Mr. Speaker, I rise to present a petition from thousands of Canadians. In fact, in total, close to 40,000 Canadians signed this petition, either in this format or online. Some of them, by the way, have not been verified yet because of the sheer volume of the petitions, which are sitting in a box in my office.
The petitioners are calling for the government to declare December 13 Nanjing massacre commemorative day each year. They note that in 1937, the Imperial Japanese Army raped 20,000 to 80,000 Chinese women and girls and killed an estimated 300,000 people. Documents on the Nanjing massacre are included in the UNESCO Memory of the World Register, and western eye witnesses at the time described these atrocities as hell on earth.

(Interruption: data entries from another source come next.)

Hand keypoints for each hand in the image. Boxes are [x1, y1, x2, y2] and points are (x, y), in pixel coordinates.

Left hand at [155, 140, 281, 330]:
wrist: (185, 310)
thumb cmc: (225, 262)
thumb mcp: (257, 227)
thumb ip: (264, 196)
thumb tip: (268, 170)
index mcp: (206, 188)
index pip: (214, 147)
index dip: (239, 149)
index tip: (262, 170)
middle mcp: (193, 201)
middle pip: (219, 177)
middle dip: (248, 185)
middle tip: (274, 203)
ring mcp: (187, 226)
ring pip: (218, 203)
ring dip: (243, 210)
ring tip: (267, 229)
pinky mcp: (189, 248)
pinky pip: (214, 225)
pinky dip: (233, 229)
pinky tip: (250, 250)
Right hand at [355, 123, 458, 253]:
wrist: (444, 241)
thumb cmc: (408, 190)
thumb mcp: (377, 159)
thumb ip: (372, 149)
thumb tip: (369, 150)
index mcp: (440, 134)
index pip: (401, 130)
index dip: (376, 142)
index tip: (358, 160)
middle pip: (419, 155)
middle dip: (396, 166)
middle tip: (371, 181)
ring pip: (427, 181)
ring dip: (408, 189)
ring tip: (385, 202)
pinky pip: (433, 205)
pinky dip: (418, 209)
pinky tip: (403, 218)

After the Nanjing massacre, the military's sexual slavery system for the Japanese military expanded rapidly, and approximately 200,000 women from Korea, the Philippines, China, Burma, Indonesia and other Japanese-occupied territories were tricked, kidnapped or coerced into working in “comfort stations” to serve as “comfort women” to the Imperial Japanese Army.

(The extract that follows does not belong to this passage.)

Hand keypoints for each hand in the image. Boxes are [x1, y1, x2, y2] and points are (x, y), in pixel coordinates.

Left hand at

The crimes against humanity perpetrated during the Nanjing massacre are not merely a regional issue. It is an issue of international justice, which is acknowledged by various provinces across Canada through different commemorative events. Canada has a rich humanitarian tradition of advocating for peace and recognizing global atrocities, in which women and children are often brutal casualties of war and armed conflicts. To that end, I hope the government will act on this.